Indigenous people, skin disease, genetic sampling, biological samples, exploratory study, consent, blanket consent, assent, cultural competency, community engagement, return of results
A secluded group of Indigenous people in Malaysia are dispersed widely throughout the rainforest reserves and rely heavily on forest resources for survival.7 They consist of 18 genetically distinct subtribes. In part because of its social isolation, unique diet, and traditional practices, this unique and genetically distinct population is of interest to the scientific world.
Control and management of diseases among this Indigenous community is challenging because of the characteristics of their lifestyle. Moreover, the population has limited utilization of formal health care services because of poverty, linguistic barriers, and cultural beliefs. Some of the subtribes are nomadic, migrating from one place to another (usually remote) several times per year, which also makes it challenging to track their whereabouts for health care or research purposes.
A university research team decided to conduct a 3-year exploratory study to document the health conditions of this Indigenous community, aiming to uncover the prevalence and associated risk factors for skin disease. The researchers also sought to study the association between host genotype and disease risk. The researchers collected both skin and epithelial cell samples from study participants aged 7 years old and older. To obtain blanket informed consent, the research team spoke in person with potential participants, describing the study both verbally and through printed informational materials indicating that collected samples will be stored for 7 to 10 years and might be used for future research.

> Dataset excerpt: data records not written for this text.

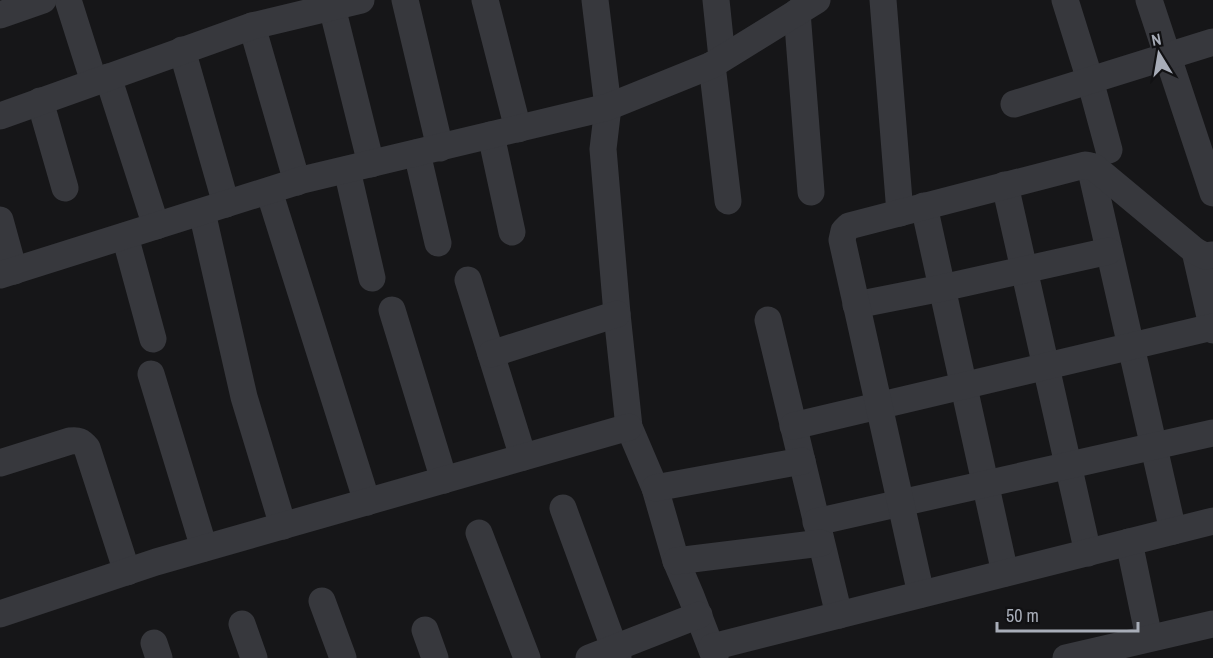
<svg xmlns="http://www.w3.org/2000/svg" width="1213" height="658" font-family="'Archivo Narrow',sans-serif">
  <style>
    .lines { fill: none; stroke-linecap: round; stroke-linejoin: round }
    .minor { stroke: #37383d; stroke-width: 27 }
  </style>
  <rect width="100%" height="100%" fill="#161618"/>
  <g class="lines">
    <!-- minor -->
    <g class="minor">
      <polyline points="68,0 94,82"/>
      <polyline points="405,0 440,148"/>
      <polyline points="485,0 518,129"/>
      <polyline points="595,0 608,107 603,149 617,314 629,427 655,488 676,561 691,596 715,658"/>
      <polyline points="716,0 722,58"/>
      <polyline points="883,0 900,213"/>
      <polyline points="1065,0 1090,80 1109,150"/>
      <polyline points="1149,0 1213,193"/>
      <polyline points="332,7 371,164"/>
      <polyline points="797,12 811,192"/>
      <polyline points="0,15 43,0"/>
      <polyline points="252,26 297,182"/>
      <polyline points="182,50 226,204"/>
      <polyline points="712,65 728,201"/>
      <polyline points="108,77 156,226"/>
      <polyline points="40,101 65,188"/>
      <polyline points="1014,104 1213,42"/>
      <polyline points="0,116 252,26 361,0"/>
      <polyline points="491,135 512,232"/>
      <polyline points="417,153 438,243"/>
      <polyline points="1090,166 1173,531"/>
      <polyline points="347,170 372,278"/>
      <polyline points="1005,185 1088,553"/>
      <polyline points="269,191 367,502"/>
      <polyline points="924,206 1005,573"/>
      <polyline points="202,212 244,397 283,526"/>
      <polyline points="0,220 14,271"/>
      <polyline points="125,236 153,339"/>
      <polyline points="1195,251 1213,330"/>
      <polyline points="0,275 302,180 608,107 712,65 817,0"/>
      <polyline points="468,280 523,457"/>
      <polyline points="856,305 942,288 1109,251"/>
      <polyline points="392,310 444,480"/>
      <polyline points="768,320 839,615"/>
      <polyline points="491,354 617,314"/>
      <polyline points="151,374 204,548"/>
      <polyline points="793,426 1213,327"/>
      <path d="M0 463 70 441C78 440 81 441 87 448L127 572"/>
      <polyline points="655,488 802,461"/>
      <polyline points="563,508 618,658"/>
      <polyline points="816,522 1213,433"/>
      <polyline points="479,533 527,658"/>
      <polyline points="1129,542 1149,638"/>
      <polyline points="676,561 821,543"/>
      <polyline points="921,594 842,240 844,231 849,226 1085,165 1094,167 1195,251 1205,256 1213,255"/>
      <polyline points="322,601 343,658"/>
      <polyline points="0,614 156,562 629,427"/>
      <polyline points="242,624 254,658"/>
      <polyline points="425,630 435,658"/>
      <polyline points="154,643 159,658"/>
      <polyline points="712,647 1213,521"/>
      <polyline points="589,658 699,615"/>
      <polyline points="1066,658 1213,624"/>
    </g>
  </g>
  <!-- north arrow -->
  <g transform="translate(1159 54) rotate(349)" stroke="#111113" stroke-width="4.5" paint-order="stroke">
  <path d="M0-4.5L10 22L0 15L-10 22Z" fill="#a8adb8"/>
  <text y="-9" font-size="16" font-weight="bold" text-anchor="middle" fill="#a8adb8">N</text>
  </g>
  <!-- scale -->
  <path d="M997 622v9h141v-9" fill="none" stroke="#a8adb8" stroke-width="3"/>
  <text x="1006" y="622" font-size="18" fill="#a8adb8" stroke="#111113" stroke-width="4.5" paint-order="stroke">50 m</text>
</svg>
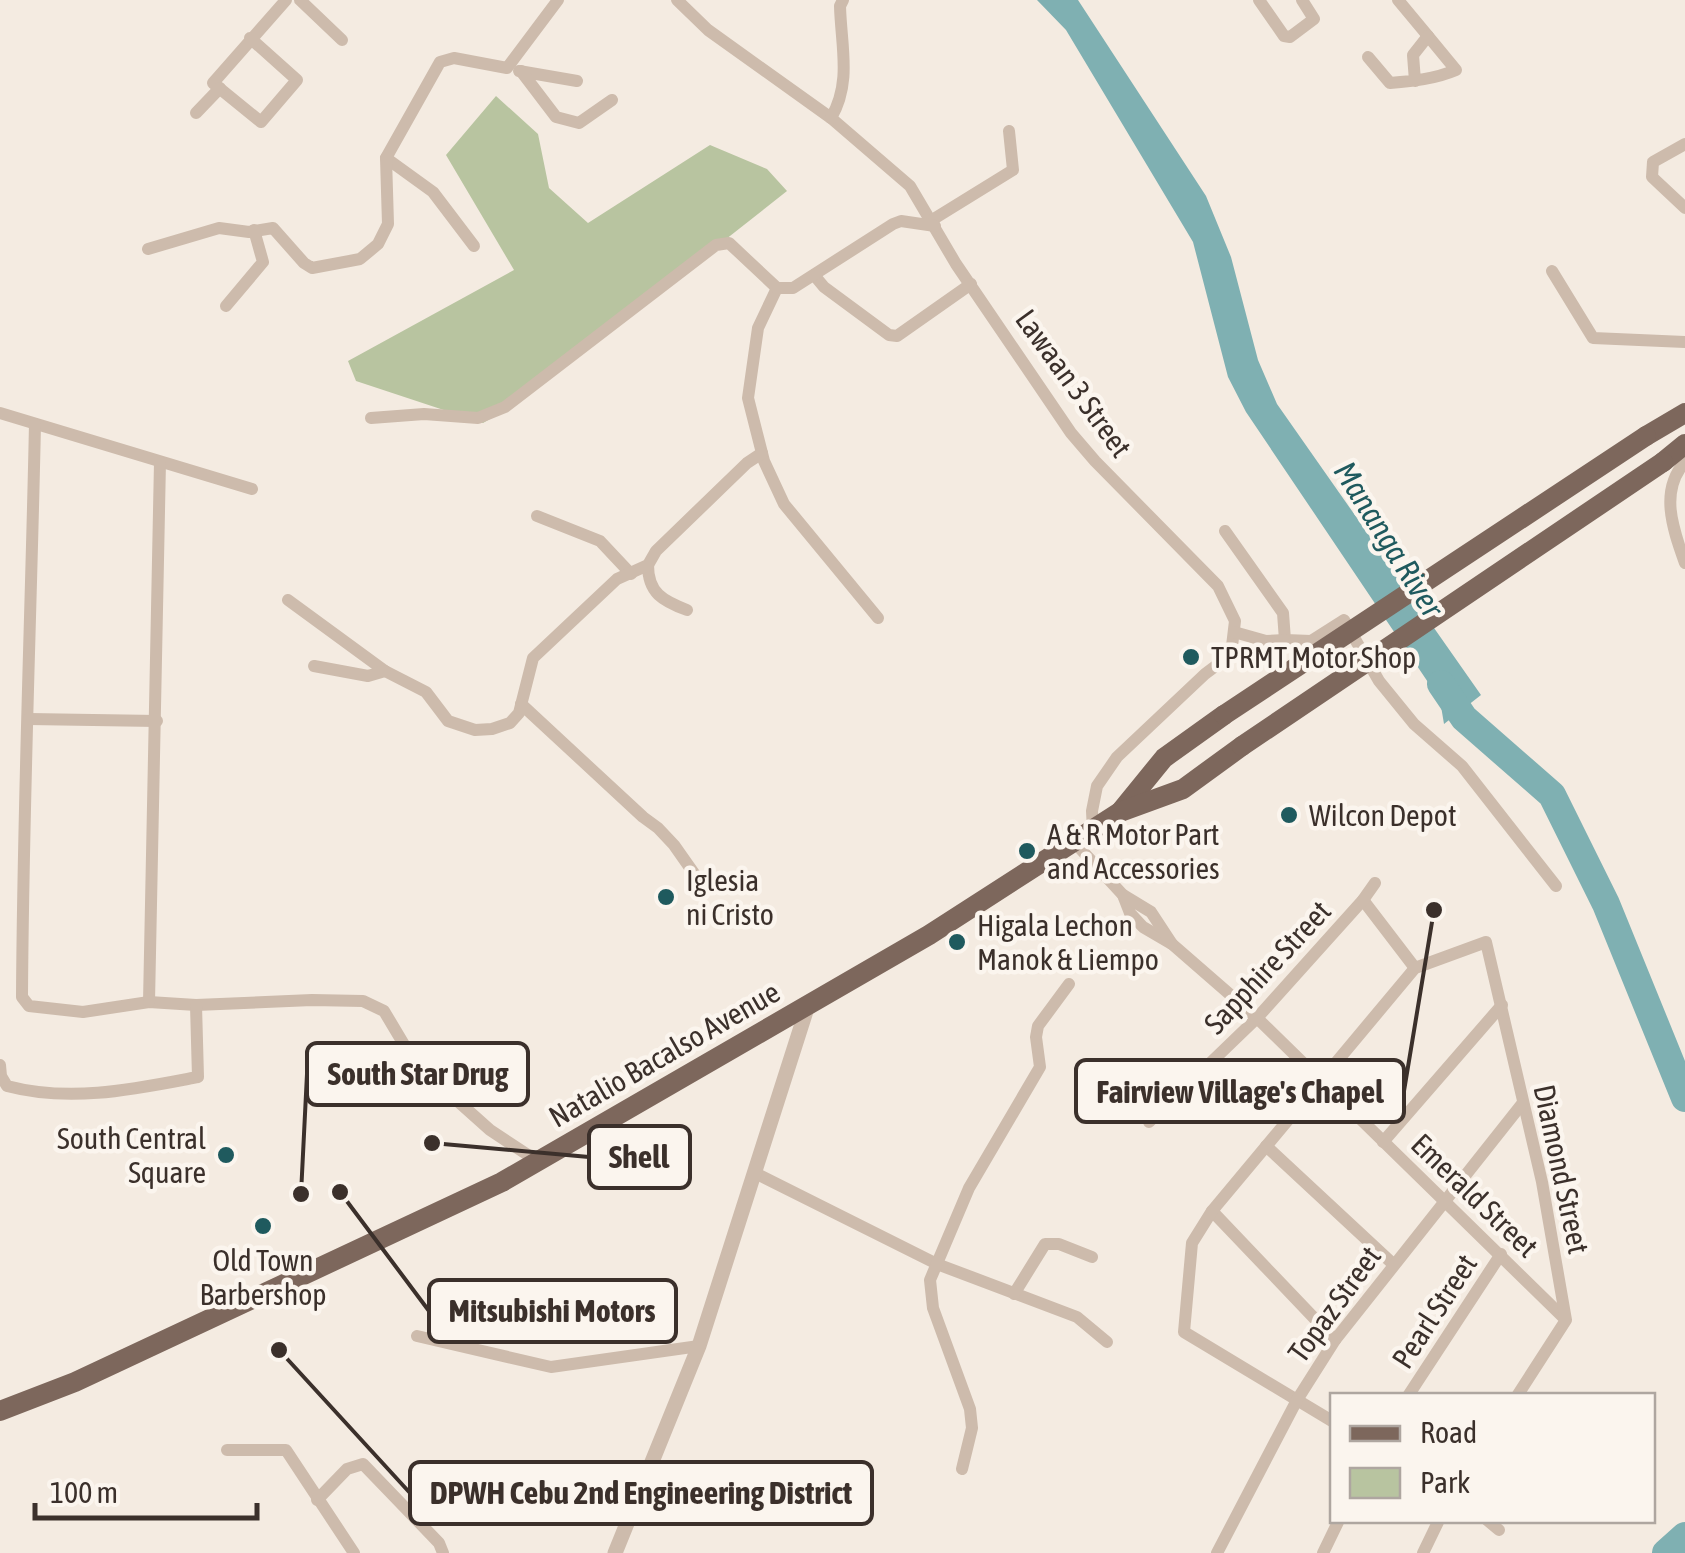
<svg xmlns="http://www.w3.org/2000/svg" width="1685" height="1553" font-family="'Asap Condensed',sans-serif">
	<rect width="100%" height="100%" fill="#f4ebe1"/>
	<polygon fill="#b8c4a0" points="496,96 538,134 549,188 588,223 710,145 767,169 787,191 518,403 483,423 356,381 348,361 514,270 446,155"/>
	<polygon fill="#7fb0b2" points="1037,0 1078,0 1206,196 1231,257 1258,360 1277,404 1481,695 1444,724 1440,700 1246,412 1228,377 1193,242 1066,30"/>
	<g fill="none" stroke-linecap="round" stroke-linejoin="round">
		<g stroke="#7fb0b2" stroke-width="28">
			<polyline points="1441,684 1464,718 1552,795 1606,904 1685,1098"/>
			<polyline points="1666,1553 1685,1536"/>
		</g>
		<g stroke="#cdbbac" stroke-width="12">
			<polyline points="300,0 342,40"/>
			<polyline points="677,0 708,30 831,118 910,186 956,264 1071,433 1095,461 1218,586 1235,621 1232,646 1225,659 1205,674 1117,757 1097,786 1092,811 1093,831"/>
			<polyline points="1259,0 1284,36 1290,37 1314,19 1302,0"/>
			<polyline points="1398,0 1428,36"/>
			<polyline points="250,38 297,80 261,122 213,83 286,0"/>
			<path d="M1368,57l22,26c23,-2 45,-4 66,-13l-28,-34 -15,19 2,26"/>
			<polyline points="519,71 577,81"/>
			<polyline points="521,71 556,117 579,123 612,100"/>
			<polyline points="196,113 220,88"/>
			<path d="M831,118c21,-36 10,-72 9,-112l3,-6"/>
			<polyline points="1685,144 1653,162 1652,177 1685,208"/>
			<polyline points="386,158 433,192 474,246"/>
			<polyline points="932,220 1013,170 1009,131"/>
			<polyline points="148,249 219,228 249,232 273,228 304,263 312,268 360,259 378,244 388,224 386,158 440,62 454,58 507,68 558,0"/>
			<polyline points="1552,271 1593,338 1685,342"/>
			<polyline points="814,275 824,287 889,335 897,336 971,284"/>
			<polyline points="777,288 758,328 748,398 764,461 784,504 878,618"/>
			<polyline points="226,306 263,262 254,230"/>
			<polyline points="0,413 252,489"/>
			<polyline points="371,418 424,414 478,418 505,407 716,245 729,243 777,288 793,288 893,224 901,221 935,226"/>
			<path d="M35,424c-4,191 -12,382 -13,573l7,9 54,6 66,-10 47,3 116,-5 51,1 21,10 31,52 75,67 47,31"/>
			<path d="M1685,462c-26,29 -12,67 0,101"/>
			<polyline points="537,516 600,541 631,574"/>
			<polyline points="1225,531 1283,613 1285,640 1311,641 1344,620 1379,681 1414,724 1462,766 1556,886"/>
			<path d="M648,565c0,28 15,36 39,45"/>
			<polyline points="288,600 385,671 426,692 448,721 475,730 492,729 510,723 519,713 533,658 617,579 648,565 656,551 747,463 762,453"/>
			<polyline points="1234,632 1266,641 1285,640"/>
			<polyline points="314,666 368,676 385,671"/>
			<polyline points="521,704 643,817 658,828 674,845 700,882"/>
			<polyline points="29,719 157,721"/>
			<polyline points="1075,843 1123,895 1130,913 1143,927 1172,944 1257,1018 1564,1318"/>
			<polyline points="1123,895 1151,912 1172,944"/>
			<polyline points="1363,900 1415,968"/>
			<polyline points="149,1002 160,462"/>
			<path d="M0,1065l1,11 6,10c64,17 128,3 191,-9l-2,-72"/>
			<polyline points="1149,1122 1257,1018 1363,900 1375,883"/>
			<polyline points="1383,1142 1502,1005"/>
			<polyline points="1266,1146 1393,1264"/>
			<polyline points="755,1173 937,1264 1077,1317 1107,1342"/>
			<polyline points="1212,1211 1335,1340"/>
			<polyline points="1014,1294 1045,1244 1059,1244 1092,1257"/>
			<polyline points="417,1336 551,1367 699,1346"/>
			<polyline points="1408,1396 1501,1254"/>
			<polyline points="1332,1421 1184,1332 1192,1243 1212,1211 1415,968 1486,942 1542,1182 1566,1320 1517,1396"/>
			<polyline points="227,1450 286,1450 354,1553"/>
			<polyline points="962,1469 972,1428 970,1409 933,1308 930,1280 969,1188 1040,1067 1036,1037 1038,1026 1069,984"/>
			<polyline points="317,1500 347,1469 363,1464 439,1543 443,1553"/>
			<polyline points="1487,1520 1499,1530"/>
			<polyline points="1217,1553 1297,1400 1335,1340 1522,1104"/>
			<polyline points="1323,1553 1339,1520"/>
			<polyline points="1423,1553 1439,1520"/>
		</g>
		<polyline stroke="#cdbbac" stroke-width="15" points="615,1553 699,1346 808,1005"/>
		<g stroke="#7d675c" stroke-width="20">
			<polyline points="1646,436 1685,413"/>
			<polyline points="1663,462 1685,444"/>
			<polyline points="1120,812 1164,758 1224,715"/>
			<polyline points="0,1411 75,1382 502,1182 929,935 1120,812 1183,789 1242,746"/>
		</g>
		<g stroke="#7d675c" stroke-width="20">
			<polyline points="1224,715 1646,436"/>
			<polyline points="1242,746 1663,462"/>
		</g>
	</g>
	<g fill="#1f5a5e" stroke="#fbf5ee" stroke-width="4">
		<circle cx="1191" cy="657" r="10"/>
		<circle cx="1289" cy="815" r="10"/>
		<circle cx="1027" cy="851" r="10"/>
		<circle cx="666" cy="897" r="10"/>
		<circle cx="957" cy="942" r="10"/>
		<circle cx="226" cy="1155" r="10"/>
		<circle cx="263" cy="1226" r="10"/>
	</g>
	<g text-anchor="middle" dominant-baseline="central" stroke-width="9" stroke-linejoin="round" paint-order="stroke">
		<g font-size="30" fill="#3b302b" stroke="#fbf5ee">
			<text transform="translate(1074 383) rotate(54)">Lawaan 3 Street</text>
			<text transform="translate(1267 967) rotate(-47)">Sapphire Street</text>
			<text transform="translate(664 1054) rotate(-30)">Natalio Bacalso Avenue</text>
			<text transform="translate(1562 1169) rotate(78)">Diamond Street</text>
			<text transform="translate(1475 1195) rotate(44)">Emerald Street</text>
			<text transform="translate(1334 1304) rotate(-54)">Topaz Street</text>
			<text transform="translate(1434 1311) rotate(-57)">Pearl Street</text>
		</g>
		<g font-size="30" fill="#3b302b" stroke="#fbf5ee" text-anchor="start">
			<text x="1211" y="657">TPRMT Motor Shop</text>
			<text x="1309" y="815">Wilcon Depot</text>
			<text x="1047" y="834">A &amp; R Motor Part<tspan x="1047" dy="34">and Accessories</tspan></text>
			<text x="686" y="880">Iglesia<tspan x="686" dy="34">ni Cristo</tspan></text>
			<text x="977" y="925">Higala Lechon<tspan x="977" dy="34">Manok &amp; Liempo</tspan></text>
			<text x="206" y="1138" text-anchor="end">South Central<tspan x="206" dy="34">Square</tspan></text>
			<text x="263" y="1260" text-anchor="middle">Old Town<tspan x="263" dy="34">Barbershop</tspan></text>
		</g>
		<g font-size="32" font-style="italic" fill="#1f5a5e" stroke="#fbf5ee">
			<text transform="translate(1389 539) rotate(58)">Mananga River</text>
		</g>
	</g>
	<path fill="none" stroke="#3b302b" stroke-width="4" d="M301 1194L307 1074M1434 910L1404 1091M432 1143L589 1157M340 1192L429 1311M279 1350L410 1493"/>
	<g fill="#3b302b" stroke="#fbf5ee" stroke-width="4">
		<circle cx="301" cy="1194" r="10"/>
		<circle cx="1434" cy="910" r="10"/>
		<circle cx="432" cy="1143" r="10"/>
		<circle cx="340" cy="1192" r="10"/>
		<circle cx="279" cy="1350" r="10"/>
	</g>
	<g fill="#fbf5ee" stroke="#3b302b" stroke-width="4">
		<rect x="307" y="1043" width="221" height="62" rx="10"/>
		<rect x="1076" y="1060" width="328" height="62" rx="10"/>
		<rect x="589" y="1126" width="101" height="62" rx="10"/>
		<rect x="429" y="1280" width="247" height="62" rx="10"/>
		<rect x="410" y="1462" width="462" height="62" rx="10"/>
	</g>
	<g font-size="32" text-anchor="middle" font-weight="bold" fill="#3b302b">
		<text x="418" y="1085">South Star Drug</text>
		<text x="1240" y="1103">Fairview Village's Chapel</text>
		<text x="639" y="1168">Shell</text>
		<text x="552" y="1322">Mitsubishi Motors</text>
		<text x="641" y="1504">DPWH Cebu 2nd Engineering District</text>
	</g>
	<rect x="1330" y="1393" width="325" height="130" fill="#fbf5ee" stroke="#aea6a0" stroke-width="2.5"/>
	<rect x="1350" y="1426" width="50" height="15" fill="#7d675c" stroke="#aea6a0" stroke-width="2.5"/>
	<text x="1420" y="1443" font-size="30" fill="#3b302b">Road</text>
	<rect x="1350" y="1468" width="50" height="30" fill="#b8c4a0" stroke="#aea6a0" stroke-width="2.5"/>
	<text x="1420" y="1493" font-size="30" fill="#3b302b">Park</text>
	<path d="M35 1503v15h222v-15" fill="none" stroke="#3b302b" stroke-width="5"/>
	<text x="50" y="1503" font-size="30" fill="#3b302b" stroke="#fbf5ee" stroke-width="8" paint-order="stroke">100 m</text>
</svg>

The research team submitted an application to the research ethics committee (REC) at their institution. After reviewing the study protocol, the REC noted two major concerns. First, it questioned the adequacy of blanket consent from participants for cross-sectional research and asked the team to specify the types of compensation provided to participants and processes for study follow-up. The REC also expressed concern about the readability of the study information sheets offered to potential participants with limited literacy. In response to the REC’s review, the research team amended their research protocol to include compensation for participation (hygiene kits or food) and a clause within the consent form explicitly indicating that participants who become sick will receive health care from the research team working in the community. Study information sheets were rewritten, replacing scientific jargon with simplified language. Satisfied with the updated protocols, the REC granted approval.
Questions
What do you think about the approach to informed consent used in this study? What do you think about the use of “blanket consent” (consent that would permit the researchers to conduct any number of other analyses with the samples in the future without seeking additional permission)? What consent process would be best for this study, and why?
What recommendations would you make to help ensure the research is carried out in a culturally competent manner? What additional processes would you ask the researchers to undertake?
What do you think about the researchers’ plan to provide hygiene kits or food for compensation and health care for those who become sick during the study? Is it appropriate? Does it address the REC’s concern? Why or why not?
Do you have any concerns about the inclusion of minors (under 18 years old)? If so, what concerns do you have? What might help to address those concerns?
What do you think are the researchers’ obligations when it comes to 1) returning aggregate findings from the research to the study community and 2) returning individual-level results to those who provided samples? What are some important considerations that need to be taken into account?